Applied Data Analysis and Visualization (201900027)

Completed: 24-06-2025 | 7.5 EC | Universiteit Utrecht

What I Learned

In (201900027), I’m developing practical skills in data analysis and visualization, focusing on real-world applications using R. This course emphasizes hands-on experience with statistical methods, machine learning, and visualization techniques, assessed through weekly homeworks, a group assignment, and a digital exam. Below is a breakdown of the topics covered:

Data Analysis Foundations

Exploratory Data Analysis (EDA): Learned to explore datasets using summary statistics and visualizations to uncover patterns.

Supervised Learning: Mastered techniques like linear regression, logistic regression, and K-nearest neighbors for predictive modeling.

Model Evaluation: Studied model fit, cross-validation, and error metrics (e.g., mean squared error) to assess performance.

 

Advanced Analytical Techniques

Linear Regression with Big Data: Applied subset selection and shrinkage methods (ridge regression, lasso) to handle high-dimensional datasets.

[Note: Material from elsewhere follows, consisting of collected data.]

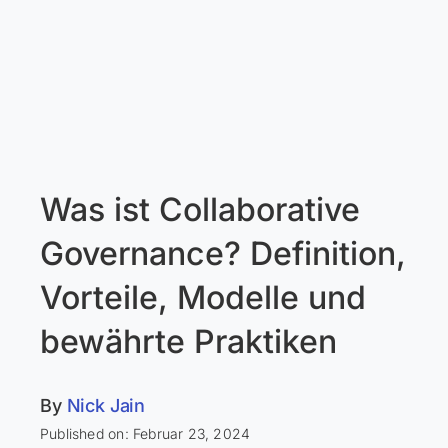
Was ist Collaborative
Governance? Definition,
Vorteile, Modelle und
bewährte Praktiken
By
Nick Jain
Published on: Februar 23, 2024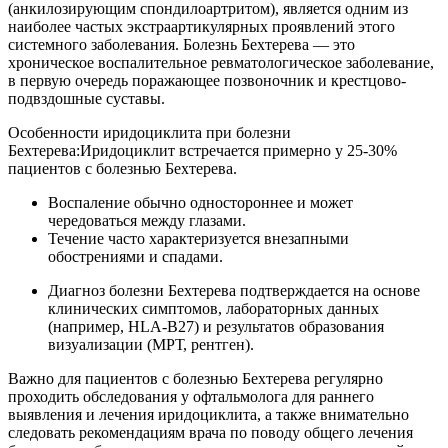
(анкилозирующим спондилоартритом), является одним из
наиболее частых экстраартикулярных проявлений этого
системного заболевания. Болезнь Бехтерева — это
хроническое воспалительное ревматологическое заболевание,
в первую очередь поражающее позвоночник и крестцово-
подвздошные суставы.
Особенности иридоциклита при болезни
Бехтерева:Иридоциклит встречается примерно у 25-30%
пациентов с болезнью Бехтерева.
Воспаление обычно одностороннее и может
чередоваться между глазами.
Течение часто характеризуется внезапными
обострениями и спадами.
Диагноз болезни Бехтерева подтверждается на основе
клинических симптомов, лабораторных данных
(например, HLA-B27) и результатов образования
визуализации (МРТ, рентген).
Важно для пациентов с болезнью Бехтерева регулярно
проходить обследования у офтальмолога для раннего
выявления и лечения иридоциклита, а также внимательно
следовать рекомендациям врача по поводу общего лечения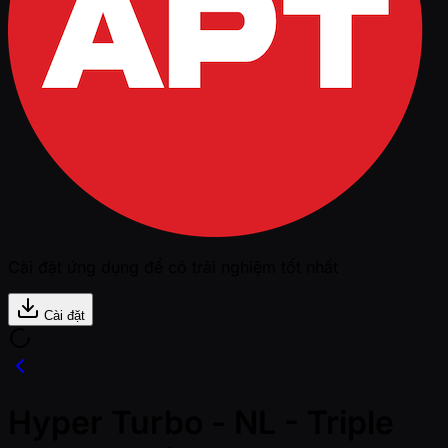
Cài đặt ứng dụng để có trải nghiệm tốt nhất
Cài đặt
Hyper Turbo - NL - Triple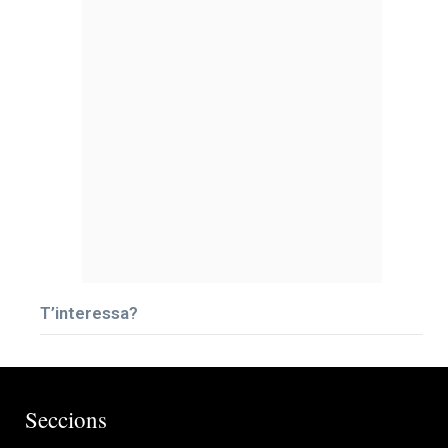
T’interessa?
Seccions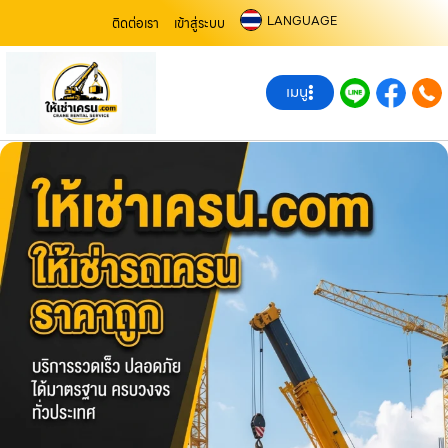
LANGUAGE
ติดต่อเรา
เข้าสู่ระบบ
เมนู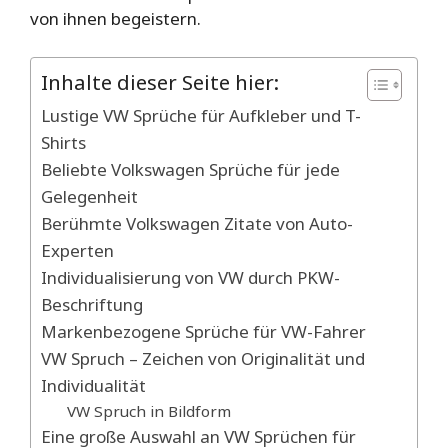
von ihnen begeistern.
Inhalte dieser Seite hier:
Lustige VW Sprüche für Aufkleber und T-
Shirts
Beliebte Volkswagen Sprüche für jede
Gelegenheit
Berühmte Volkswagen Zitate von Auto-
Experten
Individualisierung von VW durch PKW-
Beschriftung
Markenbezogene Sprüche für VW-Fahrer
VW Spruch – Zeichen von Originalität und
Individualität
VW Spruch in Bildform
Eine große Auswahl an VW Sprüchen für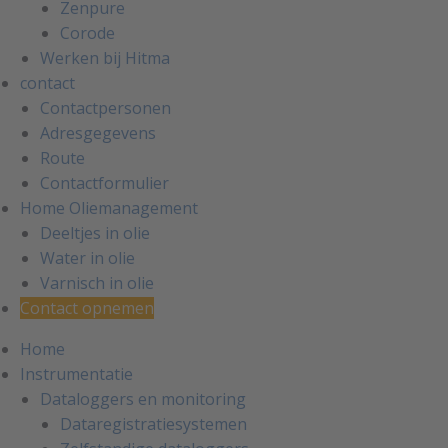
Zenpure
Corode
Werken bij Hitma
contact
Contactpersonen
Adresgegevens
Route
Contactformulier
Home Oliemanagement
Deeltjes in olie
Water in olie
Varnisch in olie
Contact opnemen
Home
Instrumentatie
Dataloggers en monitoring
Dataregistratiesystemen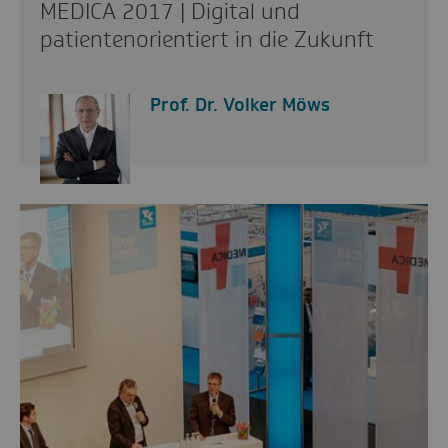
MEDICA 2017 | Digital und
patientenorientiert in die Zukunft
Prof. Dr. Volker Möws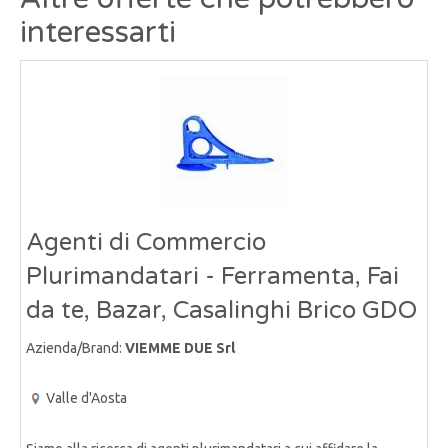
interessarti
Agenti di Commercio
Plurimandatari - Ferramenta, Fai
da te, Bazar, Casalinghi Brico GDO
Azienda/Brand:
VIEMME DUE Srl
Valle d'Aosta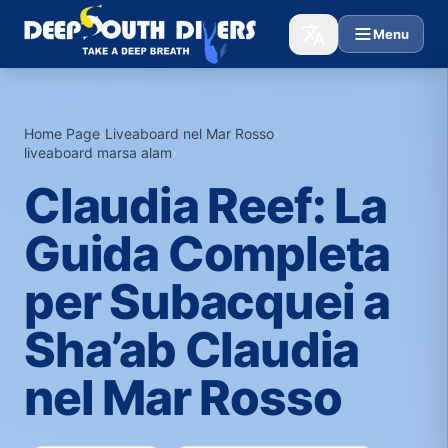
Menu
Home Page
›
Liveaboard nel Mar Rosso
›
liveaboard marsa alam
›
Claudia Reef: La
Guida Completa
per Subacquei a
Sha’ab Claudia
nel Mar Rosso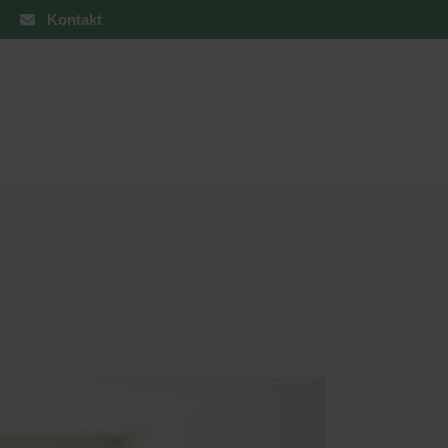
Kontakt
türen
Sonnen- und Insektenschutz
Raffstoren von ROMA
Rollladen von ROMA
ren
Textilscreens von ROMA
Insektenschutz von PaX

Tree-Based Methods: Explored decision trees and random forests for regression and classification tasks.

Text Mining: Learned preprocessing, sentiment analysis, and frequency analysis (e.g., TF-IDF) for text data.

Network Analysis: Studied network representations, centrality measures, and community detection using igraph.

 

Visualization Techniques

Grammar of Graphics: Mastered ggplot for creating effective visualizations, including scatter plots, density plots, and labeled graphs.

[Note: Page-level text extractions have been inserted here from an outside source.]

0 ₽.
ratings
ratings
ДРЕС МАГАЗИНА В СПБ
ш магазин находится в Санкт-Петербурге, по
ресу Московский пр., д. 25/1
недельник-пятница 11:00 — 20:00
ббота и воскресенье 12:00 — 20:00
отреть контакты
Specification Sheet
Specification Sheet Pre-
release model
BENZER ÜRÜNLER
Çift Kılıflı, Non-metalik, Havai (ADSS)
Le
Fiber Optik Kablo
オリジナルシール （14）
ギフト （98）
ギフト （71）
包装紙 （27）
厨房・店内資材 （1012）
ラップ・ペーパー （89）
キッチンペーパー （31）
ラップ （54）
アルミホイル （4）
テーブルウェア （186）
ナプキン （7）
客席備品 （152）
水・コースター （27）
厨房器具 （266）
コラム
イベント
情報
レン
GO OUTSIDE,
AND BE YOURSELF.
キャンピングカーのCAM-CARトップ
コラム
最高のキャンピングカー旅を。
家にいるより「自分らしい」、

Interactive Visualizations: Built RShiny apps for dynamic, user-driven data dashboards, allowing real-time data interaction.

 

Practical Application

Weekly Homeworks: Completed R-based exercises on EDA, model fitting, and visualization, graded pass/fail.

Group Assignment (Part 1): Conducted linear regression with subset selection or shrinkage methods on a dataset, creating visualizations to summarize findings.

Group Assignment (Full): Developed an RShiny app to visualize and analyze a chosen dataset, integrating supervised learning and interactive visualizations.